**SUPPLIED PASSAGE**
In this scenario, my three players arrived individually at an inn outside a backwater in an area once rumored to have werewolves. The nearby villagers are your typical superstitious type, but they support the presence of the inn because it keeps strangers from knocking on their doors seeking shelter which they would be obligated to give.

I have always been fascinated with secrets in games. For example, there’s a variant of the board game Risk called Secret Mission where players have secret missions that they must fulfill to win. Having these built-in secrets makes it harder to forge lasting alliances with other players since, unlike with a regular game where everyone is striving openly to dominate the entire board, there’s always the unease of accidentally helping another player win at your expense.

Secrets are difficult to do in a game of D&D since everything happens out in the open for all the players to hear even if their characters aren’t in earshot. Since I wanted that Clue feel, and I didn’t want my players to accidentally metagame, I needed a way to make all my NPCs and my players wary of one another. To this end, I requested my players each have a secret that they wouldn’t want shared with anyone else. My NPCs also had secrets of their own. My intent was to use all these hidden motives and concerns as a wedge to keep everyone pitted against one another and to keep my players from teaming up so quickly that my murder mystery was trivialized.

I think it worked great. Some of their secrets were more trivial than others, but since they were roleplaying them honestly, it really helped to give me another tool to sow chaos and maintain disorder. The entire session was a rapid series of scene changes from one area of the inn to the next as the three players and eight NPCs fell upon one another.

I also feel like the chaos I was able to employ helped make the mystery more interesting. I wasn’t planning to surprise anyone with a particularly well-written or surprising plot. To be honest, I didn’t think I needed anything more than a bare-bones Scooby Doo plot. My goal was always to keep everyone pointing fingers at one another or doubting one another that any inadequacies in the story were made up by the journey to its conclusion. And they did just that.

**REQUIRED WORK**
Print the piece on the D&D murder mystery word for word, from "In this scenario, my" up to and including "at your expense.". The records that come next have nothing to do with the piece on the D&D murder mystery.

Data excerpts:
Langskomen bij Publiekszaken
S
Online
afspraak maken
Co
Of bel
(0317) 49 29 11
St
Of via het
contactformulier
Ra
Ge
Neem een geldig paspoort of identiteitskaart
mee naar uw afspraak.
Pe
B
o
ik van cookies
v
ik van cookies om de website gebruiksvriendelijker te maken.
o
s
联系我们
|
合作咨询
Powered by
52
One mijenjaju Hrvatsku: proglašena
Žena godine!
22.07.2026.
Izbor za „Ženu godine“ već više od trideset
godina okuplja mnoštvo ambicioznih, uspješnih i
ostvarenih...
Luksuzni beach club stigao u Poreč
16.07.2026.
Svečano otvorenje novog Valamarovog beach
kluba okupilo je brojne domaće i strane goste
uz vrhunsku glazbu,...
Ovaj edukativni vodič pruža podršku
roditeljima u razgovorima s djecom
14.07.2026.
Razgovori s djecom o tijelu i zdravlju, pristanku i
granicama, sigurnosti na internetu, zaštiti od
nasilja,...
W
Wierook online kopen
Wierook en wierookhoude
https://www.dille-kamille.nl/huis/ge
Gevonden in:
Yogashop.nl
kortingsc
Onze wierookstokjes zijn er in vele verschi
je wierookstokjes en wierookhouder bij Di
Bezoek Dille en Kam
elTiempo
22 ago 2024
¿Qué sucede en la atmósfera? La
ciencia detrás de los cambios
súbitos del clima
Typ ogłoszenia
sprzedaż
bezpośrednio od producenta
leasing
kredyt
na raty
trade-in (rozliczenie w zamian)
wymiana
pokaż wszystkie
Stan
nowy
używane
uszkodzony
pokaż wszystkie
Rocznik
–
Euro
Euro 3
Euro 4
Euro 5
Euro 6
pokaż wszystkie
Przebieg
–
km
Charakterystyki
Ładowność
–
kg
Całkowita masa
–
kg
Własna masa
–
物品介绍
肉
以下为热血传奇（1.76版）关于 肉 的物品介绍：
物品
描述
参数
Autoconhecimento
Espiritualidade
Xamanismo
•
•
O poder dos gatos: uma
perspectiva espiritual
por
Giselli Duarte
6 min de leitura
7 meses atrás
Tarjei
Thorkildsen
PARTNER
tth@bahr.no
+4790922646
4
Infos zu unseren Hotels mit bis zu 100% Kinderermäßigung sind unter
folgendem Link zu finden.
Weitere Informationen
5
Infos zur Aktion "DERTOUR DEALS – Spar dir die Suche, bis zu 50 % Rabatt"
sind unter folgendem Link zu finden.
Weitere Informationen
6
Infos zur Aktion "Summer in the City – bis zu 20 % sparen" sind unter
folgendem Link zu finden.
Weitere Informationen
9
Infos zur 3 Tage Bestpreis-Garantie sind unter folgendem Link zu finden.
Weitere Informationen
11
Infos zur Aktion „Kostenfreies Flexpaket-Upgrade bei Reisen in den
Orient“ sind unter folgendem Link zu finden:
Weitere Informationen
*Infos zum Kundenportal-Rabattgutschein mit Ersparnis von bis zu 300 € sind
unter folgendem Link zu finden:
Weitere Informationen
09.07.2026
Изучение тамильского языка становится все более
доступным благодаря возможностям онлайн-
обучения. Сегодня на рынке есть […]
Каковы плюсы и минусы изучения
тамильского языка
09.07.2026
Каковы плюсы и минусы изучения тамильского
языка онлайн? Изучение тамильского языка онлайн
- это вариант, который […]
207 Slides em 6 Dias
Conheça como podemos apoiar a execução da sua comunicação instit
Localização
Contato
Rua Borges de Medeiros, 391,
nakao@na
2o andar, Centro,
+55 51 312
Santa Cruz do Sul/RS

**WRITTEN SOLUTION**
In this scenario, my three players arrived individually at an inn outside a backwater in an area once rumored to have werewolves. The nearby villagers are your typical superstitious type, but they support the presence of the inn because it keeps strangers from knocking on their doors seeking shelter which they would be obligated to give.

I have always been fascinated with secrets in games. For example, there’s a variant of the board game Risk called Secret Mission where players have secret missions that they must fulfill to win. Having these built-in secrets makes it harder to forge lasting alliances with other players since, unlike with a regular game where everyone is striving openly to dominate the entire board, there’s always the unease of accidentally helping another player win at your expense.